They make a secret place
In their busy lives
And they take me there.
They become naked
In their different ways
and they say,
"Look at me, Leonard
Look at me one last time."
Then they bend over the bed
And cover me up
Like a baby that is shivering.
Para além de, entre todas, ter duas canções de que gosto particularmente (Hey, that’s no way to say goodbye - à qual aliás, o Ian McCulloch deu um excelente tratamento, tal como fez também ao Lover, Lover, Lover - e ainda, One of us cannot be wrong), tem uma música que, como nenhuma outra, sintetiza as qualidades de Leonard Cohen -
the stranger song. Intensidade dramática, um romantismo nómada e, no fim, mesmo ouvida um sem número de vezes, um lado desconcertante sobre o essencial. Ficamos sem saber se o segundo "stranger" ainda é um (o mesmo?) homem ou, pelo contrário, a mulher que seria suposto oferecer "shelter" e que agora se torna "stranger". Um pouco como em tudo o resto que se seguiria, em que não mais se encontrará o lugar exacto do homem e da mulher, pese embora a primeira impressão indique o contrário.
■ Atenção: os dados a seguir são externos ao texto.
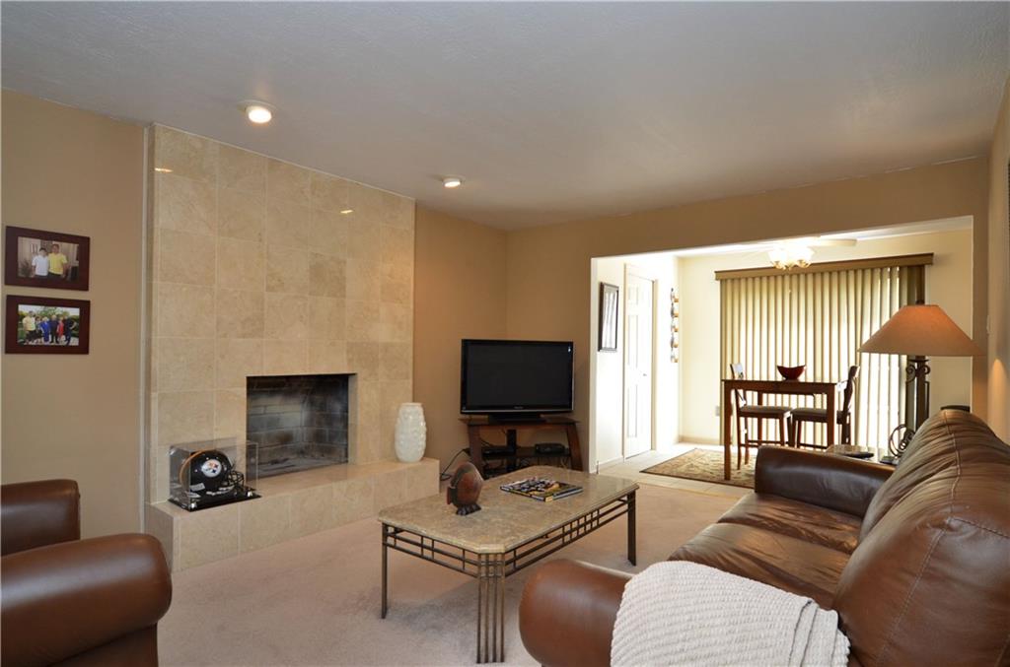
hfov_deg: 90.2
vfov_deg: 67.1
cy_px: 334
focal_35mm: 18
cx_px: 505
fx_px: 504
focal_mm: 12
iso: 800
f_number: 5.6
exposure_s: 1/60
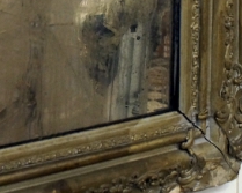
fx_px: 752
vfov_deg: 14.3
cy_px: -29
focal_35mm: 105
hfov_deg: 18.1
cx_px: 41
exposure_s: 1/60
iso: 1600
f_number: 4.5
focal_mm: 24
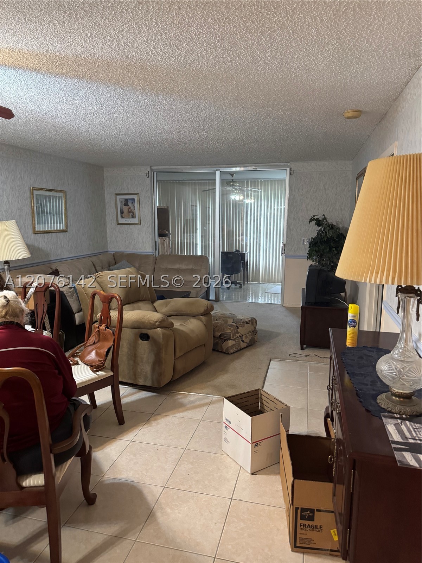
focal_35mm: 24
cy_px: 282
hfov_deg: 56.8
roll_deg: -1.6
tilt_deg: -10.0
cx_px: 211
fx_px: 390
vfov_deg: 71.6
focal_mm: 6.76
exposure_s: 1/60
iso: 640
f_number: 1.78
(...) And while he talks his dreams to sleep
you notice there's a highway
that is curling up like smoke above his shoulder.
It is curling just like smoke above his shoulder.
You tell him to come in sit down
but something makes you turn around
The door is open you can't close your shelter
You try the handle of the road
It opens do not be afraid
It's you my love, you who are the stranger
It's you my love, you who are the stranger.(...)
Nunca percebi se é mesmo essa a razão, mas sempre quis crer que o facto do copyright de LC ser, depois desse disco, sempre "stranger music" tinha a ver com essa música e que, do mesmo modo que nela eu vi o princípio e o fim de tudo o que ele viria a fazer, também o próprio Leonard Cohen o havia feito. Até porque essa música, bem como todo o disco, tem presente a escolha. A escolha da "one less travelled by", o que como se sabe, fez, nos restantes discos, toda a diferença, designadamente porque poucos músicos fizeram logo ao princípio tudo.